» Compito assegnato A: Nel brano sullo straniero senza diritti, quanti migranti risultano morti o dispersi nel tratto di mare tra l'Africa e l'Europa dal 1 gennaio al 15 dicembre 2011?
» Compito assegnato B: Trascrivi alla lettera il passo del brano sullo straniero senza diritti che comincia con "LO STRANIERO SENZA" e finisce con "quelle cifre crudeli.".

» Brano scelto:
=======
Tahar BenJelloun, 1998



Relizzazione tecnica Emiliano Nieri

LO STRANIERO SENZA DIRITTI E LA RAPPRESENTAZIONE DEL NEMICO

Luigi Manconi
1.    Ci sono i diritti e ci sono le violazioni dei diritti. E c’è un dato ineludibile: secondo l’Osservatorio Italia-razzismo, a cura di Valentina Brinis e di Valentina Calderone, dal 1 gennaio al 15 dicembre del 2011, nel tratto di mare tra l’Africa e l’Europa sono stati 2160 i migranti morti o dispersi. Si tratta di una stima, presumibilmente in difetto, che corrisponde in sostanza a quella fornita da Fortress Europe e da un coordinamento di associazioni (Acli, Centro Astalli, Caritas Italiana, Comunita’ di Sant’Egidio, Federazione delle Chiese Evangeliche in Italia, Fondazione Migrantes). Pertanto, quanto segue, va costantemente ricondotto a quelle cifre crudeli.

2.    Singolare il destino dello jus migrandi: il più antico dei diritti naturali è oggi di fatto negato; in alcuni Paesi (quale l’Italia) addirittura criminalizzato.
Benché asimmetrico – in quanto invocato unilateralmente dagli europei a sostegno di una strategia colonialista -  sin dalla sua prima teorizzazione (Francisco de Vitoria, nella prima metà del XVI secolo), lo jus migrandi entrò a far parte dei principi fondamentali del diritto internazionale consuetudinario. Considerato da Locke quale presupposto di diritti primari come la proprietà e il lavoro, con Kant fu addirittura affiancato – nel «terzo articolo definitivo per la pace perpetua» - al diritto di immigrare, quale diritto, cioè, ad essere accolto in uno Stato diverso da quello di appartenenza . Sancito positivamente dall’art.13 della Dichiarazione universale dei diritti del 1948, lo jus migrandi è riconosciuto in quasi tutte le costituzioni recenti, inclusa quella italiana, che affianca alla libertà di espatrio (quale diritto civile: art. 16), la libertà di emigrazione quale diritto sociale “fondamentale” del lavoratore (Corte cost., sent. 269/1986, in relazione all’art. 35, comma IV).
=======
Elenchi di elementi e regioni

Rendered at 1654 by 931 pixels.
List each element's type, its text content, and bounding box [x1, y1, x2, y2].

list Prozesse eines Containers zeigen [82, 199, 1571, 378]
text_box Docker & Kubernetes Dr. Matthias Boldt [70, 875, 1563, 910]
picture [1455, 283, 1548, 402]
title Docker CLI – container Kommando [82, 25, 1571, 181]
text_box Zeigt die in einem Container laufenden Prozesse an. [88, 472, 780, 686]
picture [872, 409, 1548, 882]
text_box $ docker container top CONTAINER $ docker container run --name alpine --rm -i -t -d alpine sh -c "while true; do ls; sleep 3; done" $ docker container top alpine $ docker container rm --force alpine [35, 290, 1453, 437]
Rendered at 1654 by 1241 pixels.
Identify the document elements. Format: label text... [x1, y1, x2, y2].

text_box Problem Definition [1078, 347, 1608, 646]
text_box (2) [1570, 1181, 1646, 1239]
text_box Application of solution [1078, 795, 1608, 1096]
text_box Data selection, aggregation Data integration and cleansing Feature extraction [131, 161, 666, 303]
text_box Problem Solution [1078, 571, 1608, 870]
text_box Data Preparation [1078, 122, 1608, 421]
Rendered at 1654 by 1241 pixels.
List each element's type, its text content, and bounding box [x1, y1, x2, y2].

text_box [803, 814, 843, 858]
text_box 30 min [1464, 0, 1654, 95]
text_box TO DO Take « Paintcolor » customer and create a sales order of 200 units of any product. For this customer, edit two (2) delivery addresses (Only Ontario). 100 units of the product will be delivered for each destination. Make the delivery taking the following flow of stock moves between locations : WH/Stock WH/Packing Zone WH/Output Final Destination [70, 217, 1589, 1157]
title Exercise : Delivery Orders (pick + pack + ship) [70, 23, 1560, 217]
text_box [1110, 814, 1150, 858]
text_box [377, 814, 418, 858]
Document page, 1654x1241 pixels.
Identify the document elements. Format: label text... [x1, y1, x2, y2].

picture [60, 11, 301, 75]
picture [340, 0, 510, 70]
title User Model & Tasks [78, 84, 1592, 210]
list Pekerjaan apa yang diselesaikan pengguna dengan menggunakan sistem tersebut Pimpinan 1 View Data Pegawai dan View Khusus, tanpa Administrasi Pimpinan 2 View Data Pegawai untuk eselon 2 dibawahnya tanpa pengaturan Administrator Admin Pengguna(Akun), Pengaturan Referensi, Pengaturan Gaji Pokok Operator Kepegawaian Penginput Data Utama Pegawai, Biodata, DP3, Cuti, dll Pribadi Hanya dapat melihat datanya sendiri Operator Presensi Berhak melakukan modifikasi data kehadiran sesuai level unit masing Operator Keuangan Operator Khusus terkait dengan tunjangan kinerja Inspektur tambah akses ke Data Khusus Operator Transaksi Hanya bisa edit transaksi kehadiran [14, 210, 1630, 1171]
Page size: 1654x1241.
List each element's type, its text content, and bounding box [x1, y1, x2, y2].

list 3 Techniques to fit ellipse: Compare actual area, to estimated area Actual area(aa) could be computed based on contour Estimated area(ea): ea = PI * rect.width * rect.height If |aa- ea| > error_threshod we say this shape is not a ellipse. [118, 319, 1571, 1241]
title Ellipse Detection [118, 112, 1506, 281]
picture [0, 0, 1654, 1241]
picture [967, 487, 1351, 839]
=======
» Risposta scritta A: 2160, secondo l'Osservatorio Italia-razzismo.

» Risposta scritta B:
LO STRANIERO SENZA DIRITTI E LA RAPPRESENTAZIONE DEL NEMICO

Luigi Manconi
1.    Ci sono i diritti e ci sono le violazioni dei diritti. E c’è un dato ineludibile: secondo l’Osservatorio Italia-razzismo, a cura di Valentina Brinis e di Valentina Calderone, dal 1 gennaio al 15 dicembre del 2011, nel tratto di mare tra l’Africa e l’Europa sono stati 2160 i migranti morti o dispersi. Si tratta di una stima, presumibilmente in difetto, che corrisponde in sostanza a quella fornita da Fortress Europe e da un coordinamento di associazioni (Acli, Centro Astalli, Caritas Italiana, Comunita’ di Sant’Egidio, Federazione delle Chiese Evangeliche in Italia, Fondazione Migrantes). Pertanto, quanto segue, va costantemente ricondotto a quelle cifre crudeli.